Late last week, The DeLong Co. appealed a Kansas District Court’s judgment in a trademark lawsuit it filed in 2017 against Syngenta AG to the Tenth Circuit. The lawsuit is part of a larger multi-district litigation matter; the court determined that DeLong Co.’s claims specifically were barred by the statute of limitations.
The Kansas District Court issued its judgment in favor of the defendants, including Syngenta AG, Syngenta Crop Protection AG, Syngenta Corporation, Syngenta Crop Protection, Syngenta Biotechnology, and Syngenta Seeds, on February 3. The plaintiff’s notice of appeal explained that it was appealing this judgment along with any related orders or orders the judgment was passed on and cited other specific actions from the court.
DeLong reportedly exports dried distillers grains with solubles (DDGS), which is a corn product. In the initial complaint, the plaintiff alleged that Syngenta began selling corn seeds with a biotechnologically modified trait, Agrisure Viptera, before the product was approved in China. They claimed that Syngenta was aware that the corn could not be imported to China, but sold it anyway because it “knew that the clock was ticking on expiration of its patent for this genetic trait,” and did not want to lose monopoly profit provided by its patent. Syngenta reportedly expanded sales for the corn, causing some exports of corn products to China, including some DDGS shipments sent by the plaintiff, to be rejected by China in 2014.

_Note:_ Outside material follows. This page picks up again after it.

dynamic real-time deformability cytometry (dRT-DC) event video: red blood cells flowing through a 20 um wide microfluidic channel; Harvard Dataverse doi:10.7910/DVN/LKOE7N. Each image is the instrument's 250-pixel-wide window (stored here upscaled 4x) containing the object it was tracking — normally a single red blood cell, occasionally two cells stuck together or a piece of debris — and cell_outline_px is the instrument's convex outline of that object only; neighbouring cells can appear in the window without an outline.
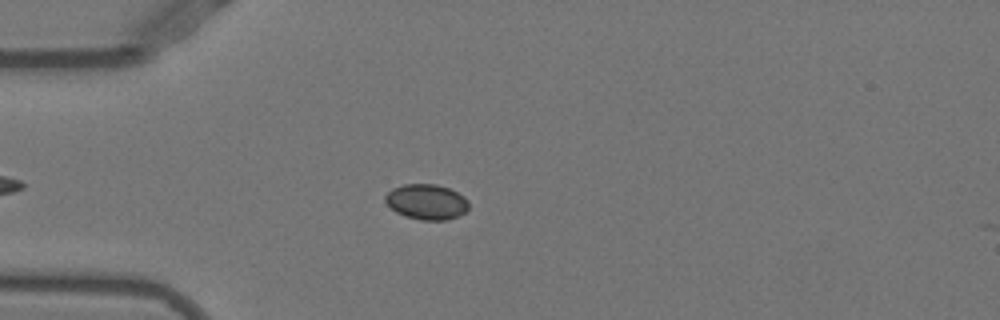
{"species": "Egyptian fruit bat (a non-hibernating species)", "species_latin": "Rousettus aegyptiacus", "temperature_condition": "warm", "stored_images_in_passage": 48, "camera_frame_rate_fps": 3000, "um_per_image_px": 0.085, "animal": {"sex": "female"}, "frame": {"image": 1, "passage_image": 10, "time_ms": 3.0, "image_size_px": [1000, 320], "cell_outline_px": [[468, 208], [464, 212], [448, 220], [420, 220], [404, 216], [396, 212], [384, 200], [384, 196], [392, 188], [404, 184], [436, 184], [448, 188], [464, 196], [468, 200]], "centroid_in_image_um": [36.24, 17.15], "position_along_channel_um": 48.8, "area_um2": 17.17}}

The district court’s Memorandum and Order explained that the plaintiff’s only remaining claim is negligence, specifically, that Syngenta was negligent in allowing its genetically modified corn product to enter the market before it was approved by China. Further, it specified that the statute of limitations is determined by Wisconsin law, the home state of DeLong, which is six years. According to the court’s ruling and Syngenta’s argument, the plaintiff knew that Syngenta had commercialized Viptera before October 2011, six years before the lawsuit was filed, and as the plaintiff had already “suffered harm by that date” than the statute of limitations had expired. The defendant cited that DeLong had taken steps to deal with the genetic trait in its supply in September 2011, including bringing corn products only through certain facilities.